The trailing edge of the newly revealed Japanese design meets the fuselage at about the same point as the leading edges of the tail surfaces, as in FCAS concepts published by Dassault. In the Tempest concept that Britain has revealed, the mainplane, with much lower aspect ratio than the Japanese design, is extended as far back as the trailing edges of the tail surfaces.
The Japanese defense ministry has previously attributed high endurance and weapon load to a planform with such a kinked trailing edge, though the designs it showed then had four tail surfaces longer outboard sections and perhaps higher aspect ratio. A high aspect ratio improves range and endurance at subsonic speeds, but fighter drag is also heavily influenced by fuselage shape. A higher aspect ratio may also permit greater weights on takeoff and landing, and therefore larger loads of fuel and weapons.

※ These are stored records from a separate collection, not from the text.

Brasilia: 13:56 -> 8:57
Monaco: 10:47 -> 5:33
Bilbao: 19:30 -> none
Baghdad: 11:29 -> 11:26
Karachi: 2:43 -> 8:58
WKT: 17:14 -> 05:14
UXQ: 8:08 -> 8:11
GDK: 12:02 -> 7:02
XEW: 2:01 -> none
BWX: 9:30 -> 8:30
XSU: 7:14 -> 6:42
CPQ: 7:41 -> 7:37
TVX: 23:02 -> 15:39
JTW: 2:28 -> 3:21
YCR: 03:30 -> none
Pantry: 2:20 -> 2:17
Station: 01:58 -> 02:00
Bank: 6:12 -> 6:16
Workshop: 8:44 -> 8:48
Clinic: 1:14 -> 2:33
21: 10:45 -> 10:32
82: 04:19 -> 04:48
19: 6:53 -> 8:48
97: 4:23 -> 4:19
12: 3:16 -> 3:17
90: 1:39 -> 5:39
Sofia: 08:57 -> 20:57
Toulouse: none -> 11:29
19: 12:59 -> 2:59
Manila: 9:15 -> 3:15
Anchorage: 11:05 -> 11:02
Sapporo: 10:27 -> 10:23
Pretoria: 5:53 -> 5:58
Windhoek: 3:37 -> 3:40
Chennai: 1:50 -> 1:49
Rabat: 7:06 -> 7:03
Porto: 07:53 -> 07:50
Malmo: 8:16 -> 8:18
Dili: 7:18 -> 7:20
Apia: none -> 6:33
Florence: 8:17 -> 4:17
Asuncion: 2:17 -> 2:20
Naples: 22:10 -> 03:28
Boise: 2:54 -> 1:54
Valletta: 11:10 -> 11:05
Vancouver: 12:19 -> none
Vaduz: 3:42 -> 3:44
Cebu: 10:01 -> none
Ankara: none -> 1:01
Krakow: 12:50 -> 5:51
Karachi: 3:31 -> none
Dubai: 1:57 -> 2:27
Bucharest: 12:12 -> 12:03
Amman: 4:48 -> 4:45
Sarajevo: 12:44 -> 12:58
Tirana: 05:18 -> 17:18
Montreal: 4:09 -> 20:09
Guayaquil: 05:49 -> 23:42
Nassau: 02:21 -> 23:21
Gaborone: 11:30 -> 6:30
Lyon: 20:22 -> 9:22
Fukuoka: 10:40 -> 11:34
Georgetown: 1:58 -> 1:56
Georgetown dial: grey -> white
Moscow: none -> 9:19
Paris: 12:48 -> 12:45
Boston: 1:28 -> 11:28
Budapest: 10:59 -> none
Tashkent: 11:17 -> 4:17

The 26DMU’s wing had a straight trailing edge, swept forward, and apparently less aspect ratio than in the preceding design, 25DMU of fiscal 2013. In 25DMU the trailing edge was straight and swept backward.
By the time they drew up 25DMU, the defense ministry’s developers had already decided that Japan would be better served by a large fighter with less-than-extreme flight performance but with long endurance and a large internal load of long-range air-to-air missiles. Such fighters could spend more time on station than those of higher performance. The new design, if it represents what the ministry now wants, takes that idea further.
These concepts have been extraordinarily large, bigger than the Lockheed Martin F-22 Raptor—perhaps suggesting that Godzilla would be a better project name than Next Generation Fighter.
IHI Corp. and the ministry have developed an engine of at least 33,000 lb. thrust, the XF9-1, for the fighter.
The funding of ¥28 billion in the fiscal 2020 budget is not fully explained. As Taro said on Dec. 17, ¥11.1 billion is allocated for fighter research and development; the minister called this “concept design” work. That level of funding will obviously pay for a more intensive effort than what produced 26DMU and earlier designs, but the minister’s terminology seems to rule out the launch of full-scale development in fiscal 2020—which in any case should not begin before a foreign partner is chosen.
The budget also includes ¥7.6 billion for fighter mission system integration, reduced from the ¥17.7 billion the ministry asked for, and just ¥100 million for work on a drone that would accompany the NGF, down from ¥1.9 billion requested.
These figures leave ¥9.2 billion of unidentified NGF work funded in fiscal 2020.
In its budget request, the ministry asked for a program office to be set up.
The government said in late 2018 that Japan would lead development of the fighter, implying that an international partnership would be sought. The type is intended to replace the Mitsubishi Heavy Industries (MHI) F-2.
Candidate partners are BAE Systems, Lockheed Martin, Northrop Grumman and, probably, Boeing. The BAE offer is based on participation in the Tempest program, in which Japan could pick and choose design elements, perhaps using its own airframe, engine, avionics or weapons or some combination of them.